Among the many changes that health care is facing in the next few years, the most important, and most stubborn to contain, is medical costs. Every faction of the medical establishment from hospitals, physicians, drug companies and medical equipment suppliers are in league to keep costs where they are - inflated and untouchable. The medical industry has two main allies in keeping their profits rolling in: the ignorance of the paying public about the true costs of medical care and our Congress that feeds off the millions that the medical industry pays it.
But now a simple mathematical change in the way co-payments are made might revolutionize this sordid picture. Right now everyone - you and me - make our co-payments as an absolute dollar amount. Upon arriving at a doctor's office, we are asked for a co-payment amount - $15, $25, $30, $50 - whatever your plan calls for. The dollar co-payment sheds no light as to the actual cost either paid directly to the doctor or what she finally receives through the labyrinth of your medical insurance plan. One simple mathematical change could uproot all of this.
The proposed change is that co-payments would be a percentage of the actual cost instead of a fixed dollar amount. Simple, but earth-shaking. A percentage co-pay would strip the cloak of invisibility off much of medical cost. If a patient were asked for a 10% co-payment of $30.00, the total amount of $300.00 would immediately became visible; $45.00 - a total of $450.00; $100 the $1,000 cost of an MRI, etc. Now, for the first time, medical consumers would know the cost of the medical services they are asked to pay. Now these consumers could make an informed judgment as to whether to accept offered medical services that fall in the gray areas of duplicative, not medically necessary or too costly.
Will percentage co-pays come about? Not if the aforementioned medical establishment has anything to say about it; and, unfortunately, they do. Complexity and obscurity of medical costs and payments are the best barriers that keep these costs and profits high and the simple math of a percentage calculation could do away with the cost smokescreen. Sometimes the fiercest battles are over the simplest of changes.

━━━━━━━━━━━━━━━━

WHAT THE TASK ASKS:
Answer these questions from the article on medical co-payments.
(a) What two allies does the medical industry have in keeping its profits coming in?
(b) Which dollar co-payment amounts does the article list as examples of what a doctor's office might ask for?
(c) Under a 10% co-payment, what total cost would a $100 co-pay reveal, and for what service?

(Stored data entries)

━━━━━━━━━━━━━━━━

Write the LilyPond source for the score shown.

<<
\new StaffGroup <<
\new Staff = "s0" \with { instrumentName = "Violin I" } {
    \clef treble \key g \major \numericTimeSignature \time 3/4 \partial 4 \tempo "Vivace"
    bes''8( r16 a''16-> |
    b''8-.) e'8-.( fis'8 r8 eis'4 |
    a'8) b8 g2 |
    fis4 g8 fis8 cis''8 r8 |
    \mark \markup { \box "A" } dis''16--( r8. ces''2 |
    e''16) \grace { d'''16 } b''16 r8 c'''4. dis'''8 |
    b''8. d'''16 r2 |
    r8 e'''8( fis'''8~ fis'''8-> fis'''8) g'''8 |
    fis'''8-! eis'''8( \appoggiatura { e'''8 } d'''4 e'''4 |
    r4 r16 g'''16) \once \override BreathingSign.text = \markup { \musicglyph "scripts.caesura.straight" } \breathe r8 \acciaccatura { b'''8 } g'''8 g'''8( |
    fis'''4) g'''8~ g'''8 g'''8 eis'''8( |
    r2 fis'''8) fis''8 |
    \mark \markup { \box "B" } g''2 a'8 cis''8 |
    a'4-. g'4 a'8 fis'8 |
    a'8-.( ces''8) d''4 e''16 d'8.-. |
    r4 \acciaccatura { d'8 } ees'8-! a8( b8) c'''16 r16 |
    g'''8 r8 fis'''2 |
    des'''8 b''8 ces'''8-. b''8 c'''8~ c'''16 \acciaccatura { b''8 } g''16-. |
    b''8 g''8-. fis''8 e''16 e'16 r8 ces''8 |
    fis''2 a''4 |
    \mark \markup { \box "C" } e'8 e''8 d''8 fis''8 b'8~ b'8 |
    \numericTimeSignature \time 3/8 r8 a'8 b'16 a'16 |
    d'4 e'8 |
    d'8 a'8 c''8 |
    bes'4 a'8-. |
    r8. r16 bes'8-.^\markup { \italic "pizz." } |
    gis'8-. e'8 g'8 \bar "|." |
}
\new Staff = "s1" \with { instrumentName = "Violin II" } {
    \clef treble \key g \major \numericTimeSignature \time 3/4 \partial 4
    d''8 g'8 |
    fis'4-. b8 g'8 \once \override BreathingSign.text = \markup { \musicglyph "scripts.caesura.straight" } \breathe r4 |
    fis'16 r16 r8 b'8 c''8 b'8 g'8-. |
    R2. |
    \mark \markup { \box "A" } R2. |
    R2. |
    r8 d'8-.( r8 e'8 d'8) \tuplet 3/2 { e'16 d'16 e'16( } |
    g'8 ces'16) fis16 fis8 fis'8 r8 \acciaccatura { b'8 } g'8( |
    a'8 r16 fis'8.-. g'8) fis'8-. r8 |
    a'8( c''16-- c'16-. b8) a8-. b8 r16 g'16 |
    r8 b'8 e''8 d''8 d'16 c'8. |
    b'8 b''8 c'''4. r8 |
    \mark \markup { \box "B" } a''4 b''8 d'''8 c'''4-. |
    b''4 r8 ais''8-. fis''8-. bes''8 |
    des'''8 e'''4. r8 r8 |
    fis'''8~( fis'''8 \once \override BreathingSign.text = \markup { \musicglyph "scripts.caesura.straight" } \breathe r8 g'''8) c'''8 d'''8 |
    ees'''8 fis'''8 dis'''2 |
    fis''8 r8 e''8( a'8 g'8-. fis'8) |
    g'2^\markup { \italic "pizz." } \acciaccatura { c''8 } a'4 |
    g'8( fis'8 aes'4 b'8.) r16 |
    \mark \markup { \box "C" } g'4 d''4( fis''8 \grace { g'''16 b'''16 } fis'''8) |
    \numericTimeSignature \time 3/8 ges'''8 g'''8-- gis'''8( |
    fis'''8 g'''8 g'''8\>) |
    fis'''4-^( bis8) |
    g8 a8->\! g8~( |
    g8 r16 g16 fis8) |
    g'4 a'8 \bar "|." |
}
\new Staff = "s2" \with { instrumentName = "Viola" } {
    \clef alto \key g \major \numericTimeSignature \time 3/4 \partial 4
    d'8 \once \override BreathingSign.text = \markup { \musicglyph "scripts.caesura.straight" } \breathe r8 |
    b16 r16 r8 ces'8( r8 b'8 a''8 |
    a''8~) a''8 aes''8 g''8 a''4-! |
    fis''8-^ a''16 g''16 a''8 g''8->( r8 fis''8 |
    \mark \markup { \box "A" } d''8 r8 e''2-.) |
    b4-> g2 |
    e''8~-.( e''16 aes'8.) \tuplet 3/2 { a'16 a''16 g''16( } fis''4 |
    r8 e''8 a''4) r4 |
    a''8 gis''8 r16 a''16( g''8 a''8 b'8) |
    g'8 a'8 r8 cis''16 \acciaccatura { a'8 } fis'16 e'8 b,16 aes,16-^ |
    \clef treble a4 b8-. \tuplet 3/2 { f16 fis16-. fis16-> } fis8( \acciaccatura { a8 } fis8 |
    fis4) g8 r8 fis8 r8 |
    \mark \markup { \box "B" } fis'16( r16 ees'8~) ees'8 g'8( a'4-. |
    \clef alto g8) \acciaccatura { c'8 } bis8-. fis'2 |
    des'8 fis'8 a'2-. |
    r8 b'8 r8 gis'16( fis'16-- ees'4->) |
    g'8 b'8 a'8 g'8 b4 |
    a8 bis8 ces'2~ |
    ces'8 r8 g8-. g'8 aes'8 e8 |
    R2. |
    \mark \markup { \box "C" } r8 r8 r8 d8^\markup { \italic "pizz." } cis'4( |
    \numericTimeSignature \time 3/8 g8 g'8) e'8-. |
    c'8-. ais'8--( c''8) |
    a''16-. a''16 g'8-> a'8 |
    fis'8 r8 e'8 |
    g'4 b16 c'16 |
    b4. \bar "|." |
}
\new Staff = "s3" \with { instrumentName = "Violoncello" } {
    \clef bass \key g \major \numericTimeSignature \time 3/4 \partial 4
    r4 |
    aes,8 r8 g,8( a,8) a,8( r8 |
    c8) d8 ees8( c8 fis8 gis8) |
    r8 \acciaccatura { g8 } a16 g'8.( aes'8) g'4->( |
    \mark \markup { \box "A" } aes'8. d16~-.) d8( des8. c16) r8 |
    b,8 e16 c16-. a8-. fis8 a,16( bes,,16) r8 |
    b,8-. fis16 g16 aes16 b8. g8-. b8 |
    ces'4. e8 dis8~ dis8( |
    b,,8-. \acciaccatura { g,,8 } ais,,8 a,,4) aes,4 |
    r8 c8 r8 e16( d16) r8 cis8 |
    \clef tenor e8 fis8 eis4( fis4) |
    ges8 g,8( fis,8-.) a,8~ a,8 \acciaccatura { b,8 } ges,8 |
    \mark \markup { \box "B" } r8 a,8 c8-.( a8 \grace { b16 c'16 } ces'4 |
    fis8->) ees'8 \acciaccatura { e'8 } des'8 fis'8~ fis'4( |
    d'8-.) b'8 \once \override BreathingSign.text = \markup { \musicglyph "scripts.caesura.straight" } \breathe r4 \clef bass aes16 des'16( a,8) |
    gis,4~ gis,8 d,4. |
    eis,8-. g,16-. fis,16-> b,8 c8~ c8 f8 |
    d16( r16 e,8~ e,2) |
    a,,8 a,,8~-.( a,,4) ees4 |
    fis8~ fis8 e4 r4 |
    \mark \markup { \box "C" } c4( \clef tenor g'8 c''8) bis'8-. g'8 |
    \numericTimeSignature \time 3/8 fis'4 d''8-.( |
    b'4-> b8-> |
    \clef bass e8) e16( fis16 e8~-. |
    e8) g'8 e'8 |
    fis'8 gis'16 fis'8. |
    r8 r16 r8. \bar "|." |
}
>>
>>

━━━━━━━━━━━━━━━━

RESULT:
(a) The paying public's ignorance of the true costs of medical care, and Congress.
(b) $15, $25, $30 and $50.
(c) $1,000, for an MRI.